Open nishkalavallabhi opened 6 months ago

nishkalavallabhi commented 6 months ago

changing from roberta-base to bert-base is throwing me a forward function error, I was wondering if you test with a different base model and what is so specific to roberta in your model.

elronbandel commented 6 months ago

Thanks for noting. I'll try it myself and see. It might fail because different models have different names for the hidden states or the classification head. At one point we did run it with different models like Bert but ever since the code has changed a lot. So I will check that.

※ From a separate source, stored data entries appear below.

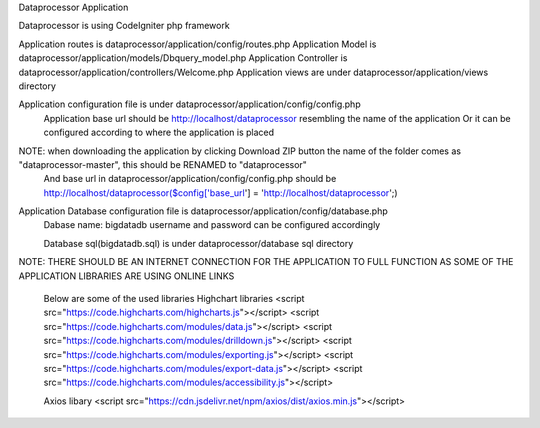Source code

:Dataprocessor Application

Dataprocessor is using CodeIgniter php framework

Application routes is dataprocessor/application/config/routes.php
Application Model is dataprocessor/application/models/Dbquery_model.php
Application Controller is dataprocessor/application/controllers/Welcome.php
Application views are under dataprocessor/application/views directory

Application configuration file is under dataprocessor/application/config/config.php
      Application base url should be http://localhost/dataprocessor resembling the name of the application
      Or it can be configured according to where the application is placed
      
NOTE: when downloading the application by clicking Download ZIP button the name of the folder comes as "dataprocessor-master", this should be RENAMED to "dataprocessor"
     And base url in dataprocessor/application/config/config.php should be http://localhost/dataprocessor($config['base_url'] = 'http://localhost/dataprocessor';)

Application Database configuration file is dataprocessor/application/config/database.php
            Dabase name: bigdatadb
            username and password can be configured accordingly
            
            Database sql(bigdatadb.sql) is under dataprocessor/database sql directory
            

NOTE: THERE SHOULD BE AN INTERNET CONNECTION FOR THE APPLICATION TO FULL FUNCTION AS SOME OF THE APPLICATION LIBRARIES ARE USING ONLINE LINKS
      
      Below are some of the used libraries
      Highchart libraries
      <script src="https://code.highcharts.com/highcharts.js"></script>
      <script src="https://code.highcharts.com/modules/data.js"></script>
      <script src="https://code.highcharts.com/modules/drilldown.js"></script>
      <script src="https://code.highcharts.com/modules/exporting.js"></script>
      <script src="https://code.highcharts.com/modules/export-data.js"></script>
      <script src="https://code.highcharts.com/modules/accessibility.js"></script>
      
      Axios libary
      <script src="https://cdn.jsdelivr.net/npm/axios/dist/axios.min.js"></script>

ShwetaliShimangaud commented 6 months ago

The issue is with the Tokenizer that is used. Tokenizers for Roberta or the sentence transformer(used in example code), provide "input_ids" and "attention_mask" for the text. but the Bert model has "token_type_ids" as well along with "input_ids" and "attention_mask". "token_type_ids" shows the position of the sequence in the query i.e. token_type_ids are 0s for the first sentence and 1 for the second sentence and so on. For classification task, the token_type_ids will not be useful because the input sequence is not paired(only zeros essentially not required there) unlike question-answering system. so "token_type_ids" can simply be avoided with following change:

model = FastFit.from_pretrained("fastfit-bert-base-uncased")
tokenizer = AutoTokenizer.from_pretrained("google-bert/bert-base-uncased")
classifier = pipeline("text-classification", model=model, tokenizer=tokenizer,return_all_scores=False)

#Instead of following 
pred = classifier(text)

# Do this
preprocessed_ip = classifier.preprocess(text)
model_op = classifier.forward({'input_ids': preprocessed_ip['input_ids'],'attention_mask': preprocessed_ip['attention_mask']})
pred = classifier.postprocess(model_op, top_k = 2)